Ring doorbell,I will not use as cannot connect directly to my wi-fi system localy or server.
Wants me to register have limited recording space and charge me for it!
once a third party has my details and location the system is no longer secure.
I want to record 24 hours if needed via camera if I want it to go to my cell phone done via my server not third party ( No matter how "Secure") No tec details like IP address or instructions supplied with these devices) just an app which I can do with like an extra hole in the head! Bring one out like this and you will sell many more,but lose after sales revenue.

jamies's picture

YES - Items have to have password protected access and controls -
YES - Many ship with simple codes for the control access -
YES - Many users (owners) do not change those access controls
Major FBI case many years ago - 'Hackers' accessed Government security database systems using the access and passwords "System" and "Test" as written in the installers guide where it stated they should be changed by the installer - The accessors were imprisoned - the Government management team (Unnamed) probably got bonuses and promotion.

So - if the laws are to be effective then they need to REQUIRE people set proper security
And how is that "Requirement" to be enforced -
Don't let those offenders have access to IT devices, imprison them for the offence, incarcerate them for not being mentally capable of following the law

Well, maybe consider the other links in the email from infopackets

Android Hit By New Banking Malware (published 20200721)
Windows 10 May Get Key Security Boost (published 20200715)
'Winky Face' Email Takes Control of PCs (published 20200714)
Zoom Video Conferencing a Major Risk on Windows 7 (published 20200713)

So - what is the point of users setting unique access control id's and passwords
when the devices as shipped are so insecure that the intrusions can bypass the need for all the user set codes!
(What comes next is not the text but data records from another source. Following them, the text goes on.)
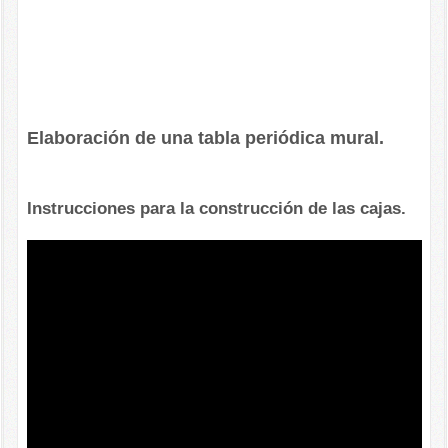
Elaboración de una tabla periódica mural.
Instrucciones para la construcción de las cajas.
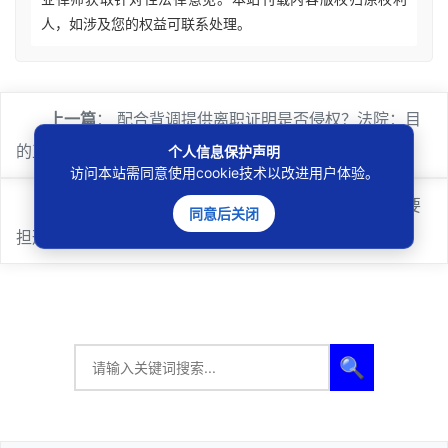
人，如涉及您的权益可联系处理。
上一篇
：
配合背调提供离职证明是否侵权？法院：目
的正当且范围合理即合法
个人信息保护声明
访问本站需同意使用cookie技术以改进用户体验。
下一篇
：
这种确认劳动关系官司打不得，虚假诉讼要
同意后关闭
担刑责
🔍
Maybe the law should be along the lines of the supplier of insecure facilities should be required to pay on a monthly basis, an amount equivalent to (say 10 cents USD) in the recipients local currency for every identified failure in the security of the software sold or licenced.
And that to be by posted cheque to avoid access of users bank account details.
That would
1) reduce unemployment with the number of postal workers needed to handle the mail
2) make the shipment of inadequately secure systems a more costly action than properly testing and coding of secure systems.

Note that it would be appropriate and legally acceptable that the costs could be charged to a 3rd party supplier where it can be shown that that the facility at fault was obtained from that supplier in the faulty condition.
Not relieving the End-product/retail ? supplier of the liability and recompense requirement
Just allowing the cost to be passed on up the supply chain to the actual problem source.

Add to that -
Professional indemnity insurance to be required to cover any claims made in the 10 years following the payment of the premium.
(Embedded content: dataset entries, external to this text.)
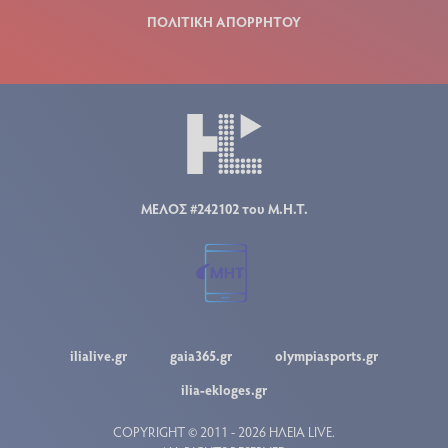
ΠΟΛΙΤΙΚΗ ΑΠΟΡΡΗΤΟΥ
ΜΕΛΟΣ #242102 του Μ.Η.Τ.
ilialive.gr
gaia365.gr
olympiasports.gr
ilia-ekloges.gr
COPYRIGHT © 2011 - 2026 ΗΛΕΙΑ LIVE.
As in no allowing insurers to only cover claims made during the period of cover - and allowing them to cease providing cover as soon as there are a couple of claims
So the "trader" needs to get cover for the appropriate period BEFORE they start trading in IT or other products such as selling or advising on investments and purchases.
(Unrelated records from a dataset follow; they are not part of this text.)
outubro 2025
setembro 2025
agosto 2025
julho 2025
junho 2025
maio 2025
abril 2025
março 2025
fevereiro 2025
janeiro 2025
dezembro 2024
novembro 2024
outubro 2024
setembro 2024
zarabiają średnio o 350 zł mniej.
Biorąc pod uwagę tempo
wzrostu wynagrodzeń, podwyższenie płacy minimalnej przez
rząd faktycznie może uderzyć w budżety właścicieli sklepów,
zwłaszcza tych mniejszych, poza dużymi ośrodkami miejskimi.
Hey - how about making "Management" responsible for their actions and failure to take appropriate action.
Avoids them ducking responsibility for actions taken in directing corporate and government organisations.
OK - responsibility can be legally avoided by showing that subordinates withheld information despite formal instructions not to.
So - yes a Manager should not be considered responsible for subordinates actions if they can show the subordinate deliberately failed to inform them of something of which they should have informed their manager, and that they were capable of understanding that the manager should be informed.